Mariano Albera, the CTO of Checkout.com, wrote that the global payment service provider became the victim of a ransomware attack last week.

The incident began when the hacker group ShinyHunters contacted the company, claiming it had obtained solen data connected to the firm and demanding a ransom.

Checkout.com launched an investigation and found that the attackers had obtained the data by accessing a legacy third-party cloud file storage system that was not decommissioned properly. It had been used for internal operational documents and merchant onboarding materials in 2020 and prior years.

Albera stressed that the incident affected less than 25% of Checkout.com's current merchant customers. He added that the breach has not impacted its live payment processing platform, and the hackers have not accessed merchant funds or card numbers.

The CTO apologized for the incident and said that the process to identify those impacted had begun. But Albera stressed that Checkout.com has no intention of paying the ransom.

Instead of handing over the money, the company will instead be donating the ransom amount, which wasn't revealed, to Carnegie Mellon University and the University of Oxford Cyber Security Center to support their research into fighting cybercrime.

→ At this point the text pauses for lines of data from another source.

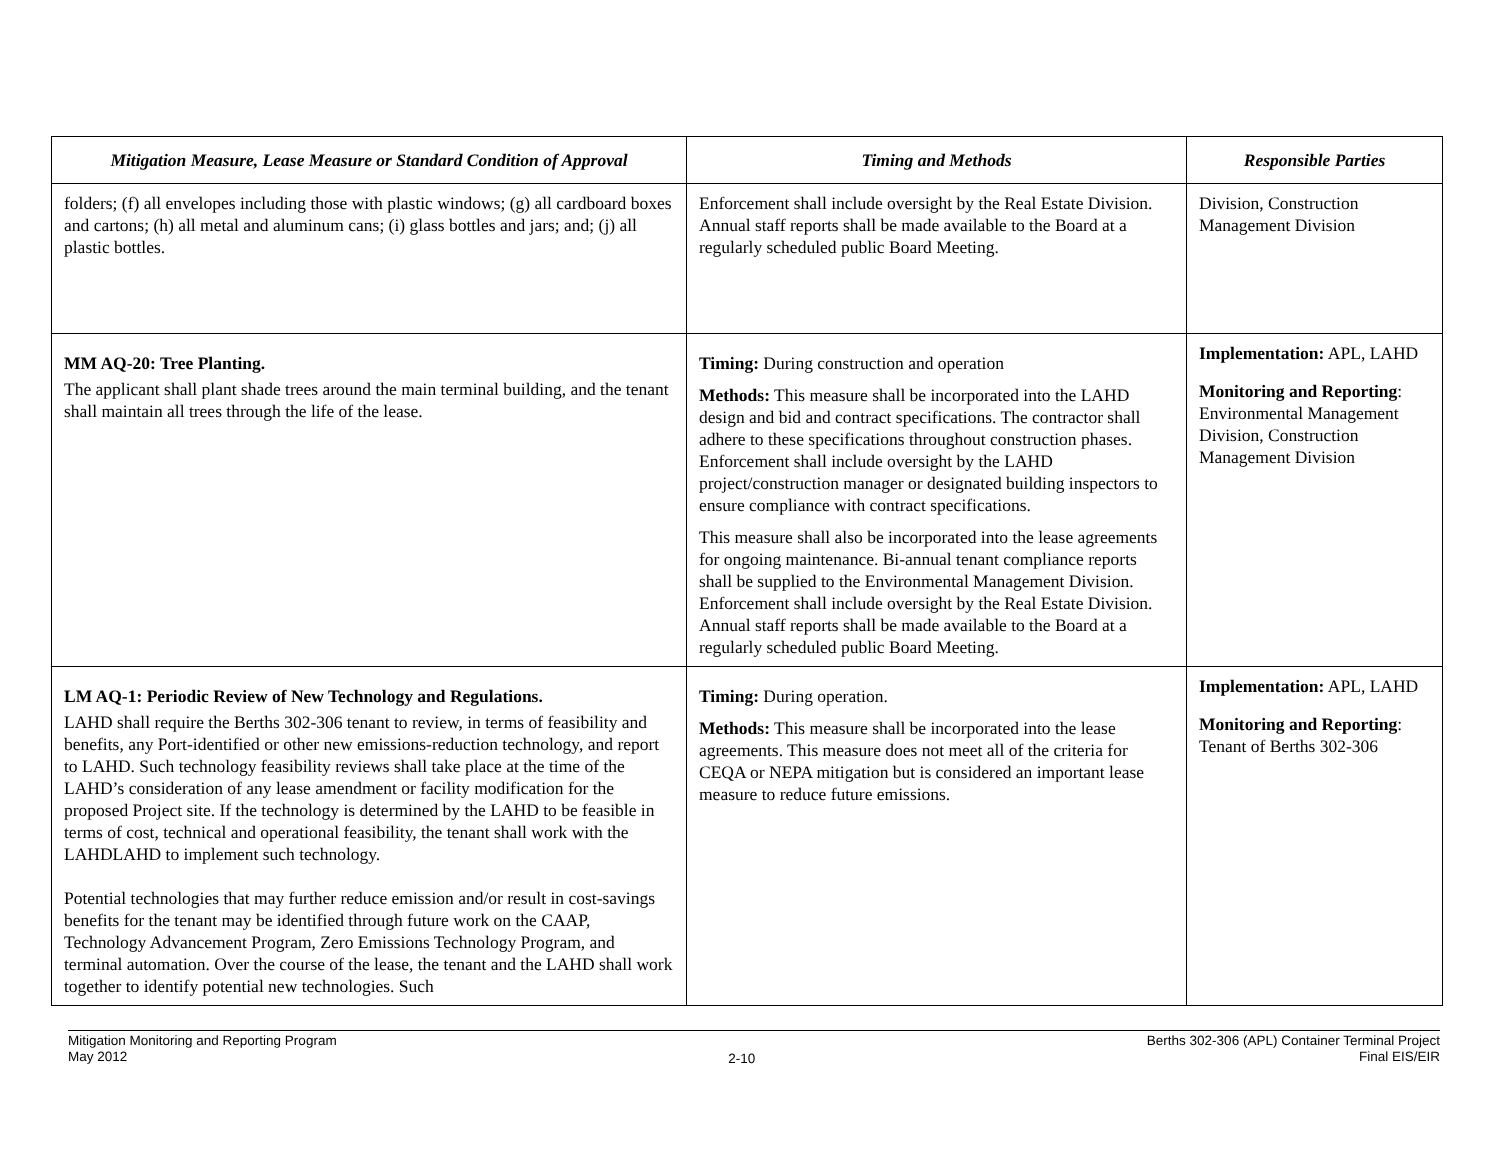| Mitigation Measure, Lease Measure or Standard Condition of Approval | Timing and Methods | Responsible Parties |
| --- | --- | --- |
| folders; (f) all envelopes including those with plastic windows; (g) all cardboard boxes and cartons; (h) all metal and aluminum cans; (i) glass bottles and jars; and; (j) all plastic bottles. | Enforcement shall include oversight by the Real Estate Division. Annual staff reports shall be made available to the Board at a regularly scheduled public Board Meeting. | Division, Construction Management Division |
| MM AQ-20: Tree Planting. The applicant shall plant shade trees around the main terminal building, and the tenant shall maintain all trees through the life of the lease. | Timing: During construction and operation Methods: This measure shall be incorporated into the LAHD design and bid and contract specifications. The contractor shall adhere to these specifications throughout construction phases. Enforcement shall include oversight by the LAHD project/construction manager or designated building inspectors to ensure compliance with contract specifications. This measure shall also be incorporated into the lease agreements for ongoing maintenance. Bi-annual tenant compliance reports shall be supplied to the Environmental Management Division. Enforcement shall include oversight by the Real Estate Division. Annual staff reports shall be made available to the Board at a regularly scheduled public Board Meeting. | Implementation: APL, LAHD Monitoring and Reporting : Environmental Management Division, Construction Management Division |
| LM AQ-1: Periodic Review of New Technology and Regulations. LAHD shall require the Berths 302-306 tenant to review, in terms of feasibility and benefits, any Port-identified or other new emissions-reduction technology, and report to LAHD. Such technology feasibility reviews shall take place at the time of the LAHD’s consideration of any lease amendment or facility modification for the proposed Project site. If the technology is determined by the LAHD to be feasible in terms of cost, technical and operational feasibility, the tenant shall work with the LAHDLAHD to implement such technology. Potential technologies that may further reduce emission and/or result in cost-savings benefits for the tenant may be identified through future work on the CAAP, Technology Advancement Program, Zero Emissions Technology Program, and terminal automation. Over the course of the lease, the tenant and the LAHD shall work together to identify potential new technologies. Such | Timing: During operation. Methods: This measure shall be incorporated into the lease agreements. This measure does not meet all of the criteria for CEQA or NEPA mitigation but is considered an important lease measure to reduce future emissions. | Implementation: APL, LAHD Monitoring and Reporting : Tenant of Berths 302-306 |
Mitigation Monitoring and Reporting Program
May 2012
2-10
Berths 302-306 (APL) Container Terminal Project
Final EIS/EIR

"Security, transparency and trust are the foundation of our industry," he wrote. "We will own our mistakes, protect our merchants, and invest in the fight against the criminal actors who threaten our digital economy."

The question of whether to pay a ransomware attacker has long been debated. In June, Australia became the first country to require certain organizations to disclose when and how much they paid to cybercriminals after a data breach.

There have been calls for governments to ban companies from paying hackers' ransom payments outright. The UK this year proposed such a ban among public-sector organizations.

In October, a coalition of 40-48 countries in the International Counter Ransomware Initiative pledged not to pay ransomware ransoms, which is different from legally banning the payments. Some jurisdictions have laws that prohibit payments if the attackers are a sanctioned entity or they violate anti-money laundering or terror financing laws.

A May study found that over 70 percent of 1,000 ransomware-hit companies opted to pay the ransom. But only 60 percent of victims who paid received functional decryption keys and successfully recovered their data. In 40 percent of cases, the provided keys were corrupted or ineffective.